Among his historical role models are János Esterházy and Miklós Duray, whom he refers to as his "political grandfather."

== Controversies ==

In addition to the aforementioned close ties to radical politicians such as Kövér and Duray, and to the political environment of Viktor Orbán's Fidesz party, he is also known for irredentist allusions and ambiguous comments on territorial issues, for example regarding Ukraine or Slovakia.

In November 2021, when the then chairman of the Hungarian Alliance, Krisztián Forró, was banned from entering Ukraine, Gubík responded: "Never mind, Krisztián Forró! We'll still go to Mukachevo without a passport!" Later, in explaining the statement, he disagreed with the notion that Ukraine's territorial integrity is inviolable.
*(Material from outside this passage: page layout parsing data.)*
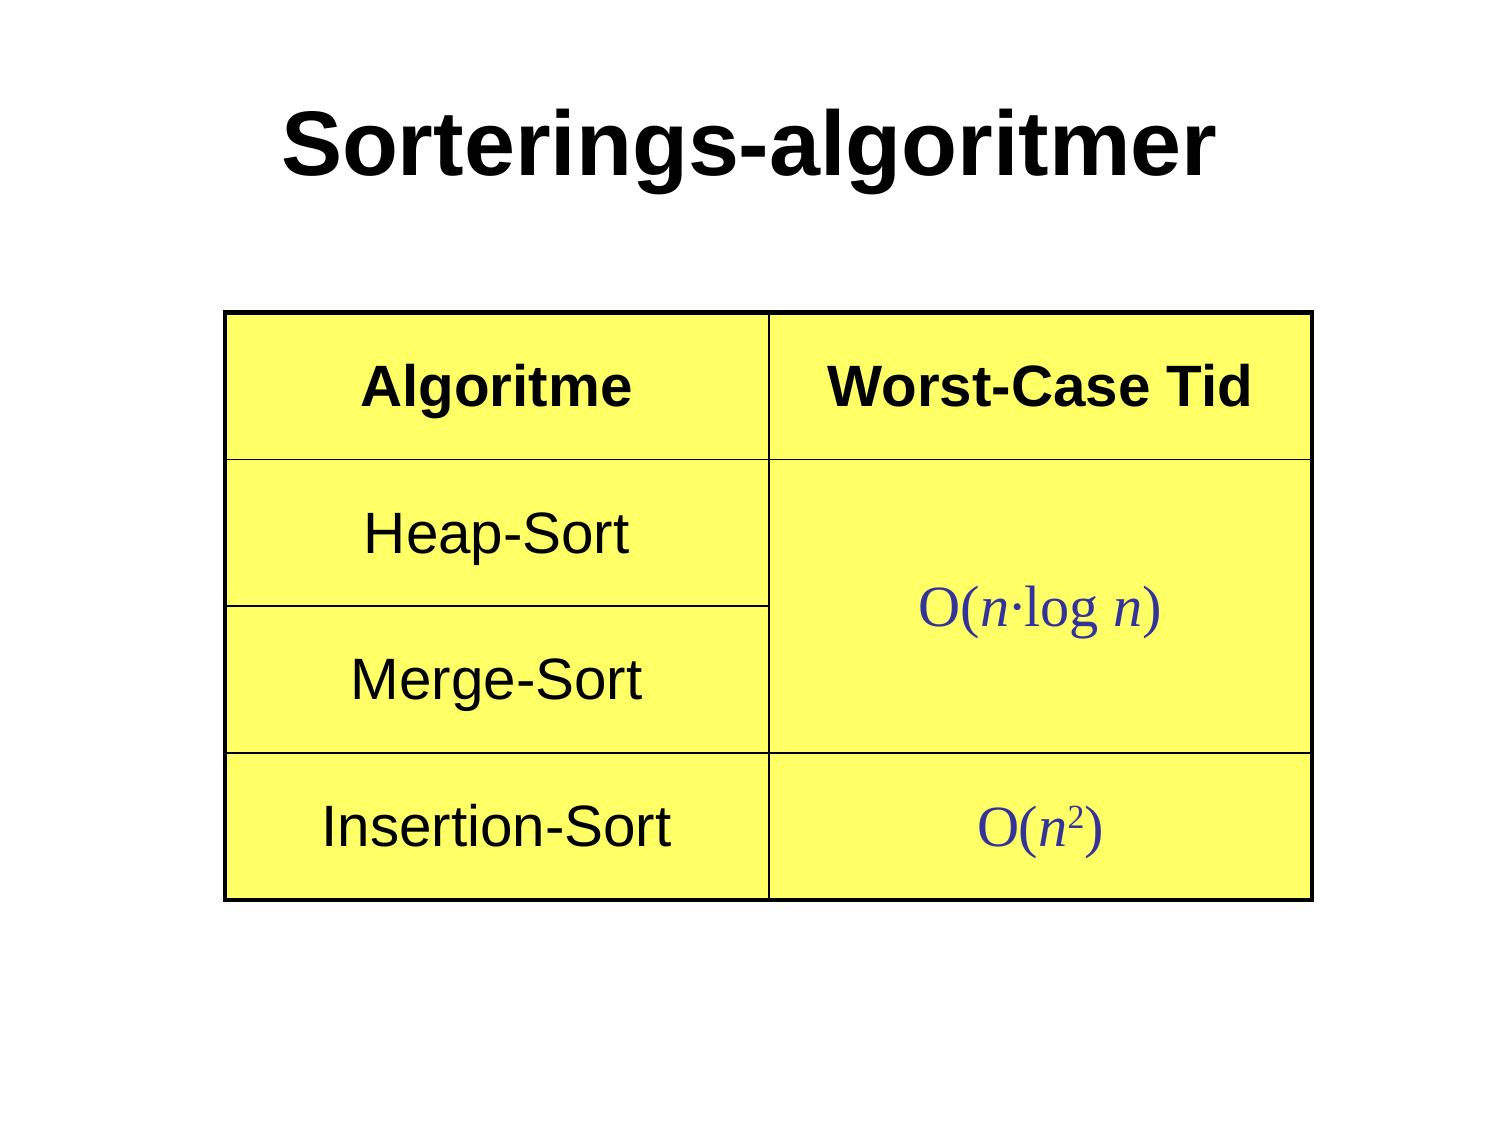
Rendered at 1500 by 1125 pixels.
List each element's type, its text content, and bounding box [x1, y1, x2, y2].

table_cell Insertion-Sort [227, 754, 768, 898]
table_cell Heap-Sort [227, 460, 768, 605]
table_header Worst-Case Tid [770, 315, 1310, 459]
table_cell Merge-Sort [227, 607, 768, 752]
table_header Algoritme [227, 315, 768, 459]
table_cell O(n2) [770, 754, 1310, 898]
title Sorterings-algoritmer [75, 45, 1425, 233]
table_cell O(n·log n) [770, 460, 1310, 752]
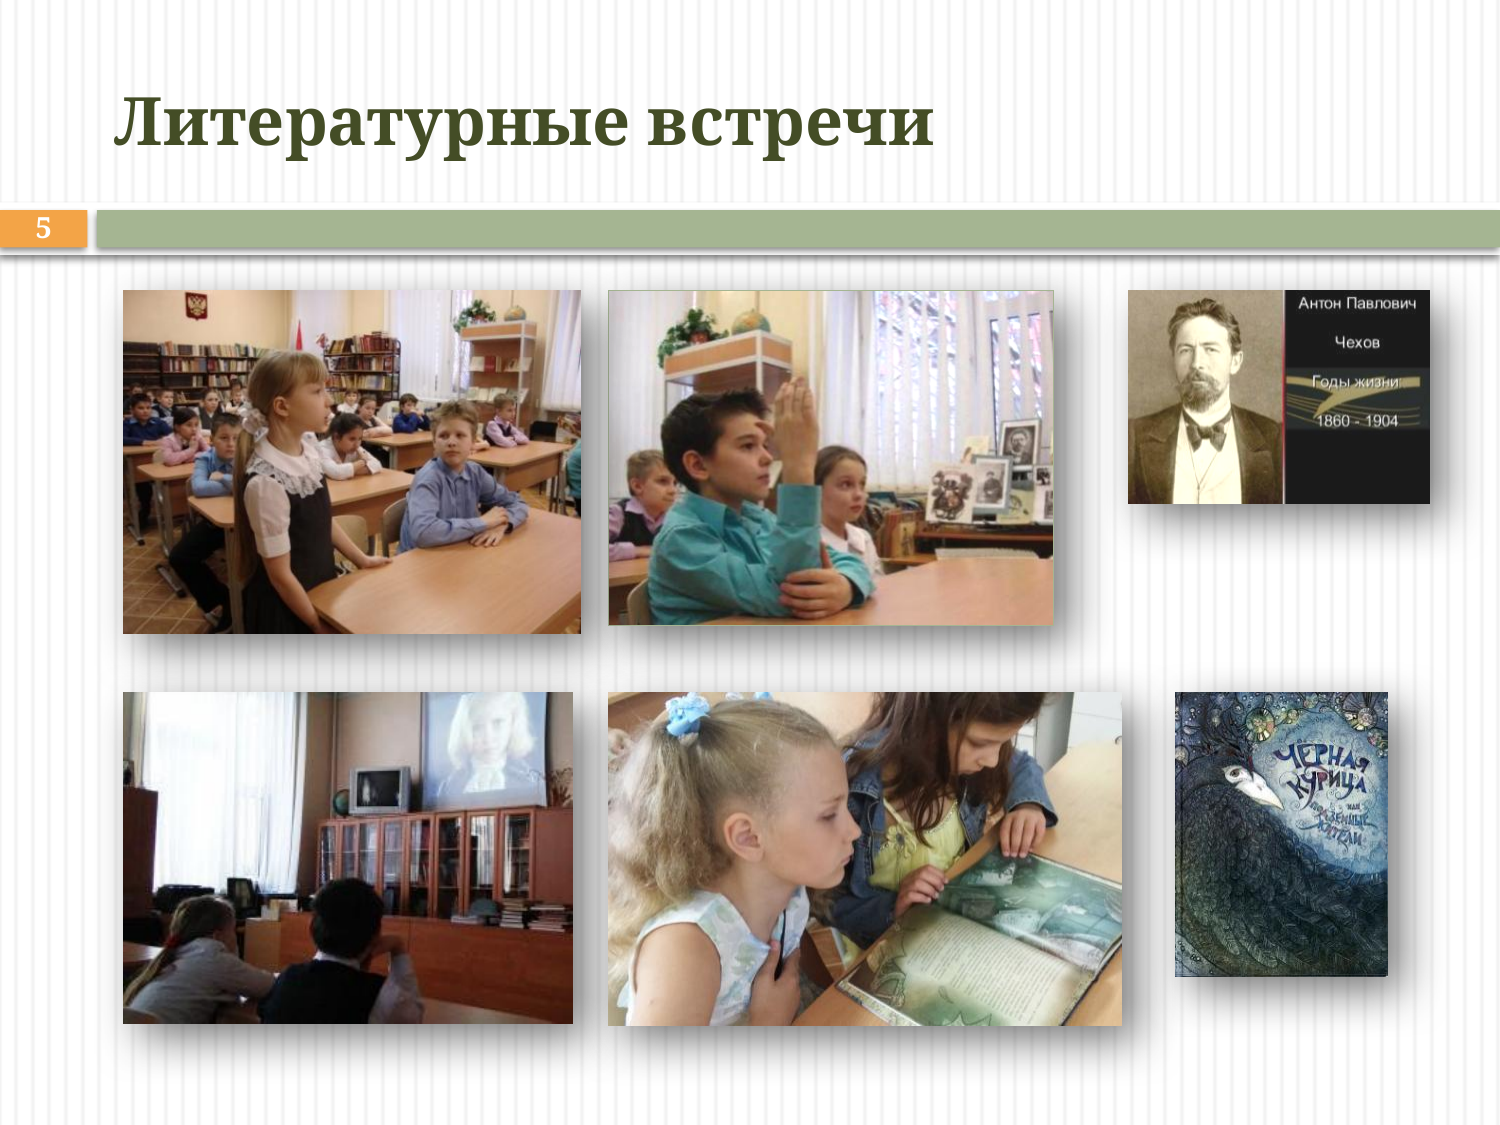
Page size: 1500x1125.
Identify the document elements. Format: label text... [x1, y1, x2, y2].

picture [123, 290, 581, 634]
picture [607, 692, 1123, 1026]
picture [123, 692, 573, 1024]
slide_number 5 [0, 208, 88, 249]
picture [1174, 692, 1389, 978]
picture [607, 290, 1054, 627]
title Литературные встречи [99, 37, 1438, 200]
picture [1127, 290, 1430, 504]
On the eve of the full-scale invasion of Ukraine by the Russian Federation in 2022, he shared a postcard from Mukachevo with the comment: "If Ukraine has already started a territorial diet, it could perhaps be slimmer by one more region. It can keep the rest."

Regarding autonomy in 2024, after being elected party chairman, he said: "Felvidék first. I believe in autonomous politics and an autonomous space in Felvidék (Upper Hungary). I do not consider us a governing party, nor an opposition party."

His participation in the Conservative Summit in November 2025 suggests a continuing political closeness between Gubík and radical conservative circles, as well as far-right and pro-Russian environments.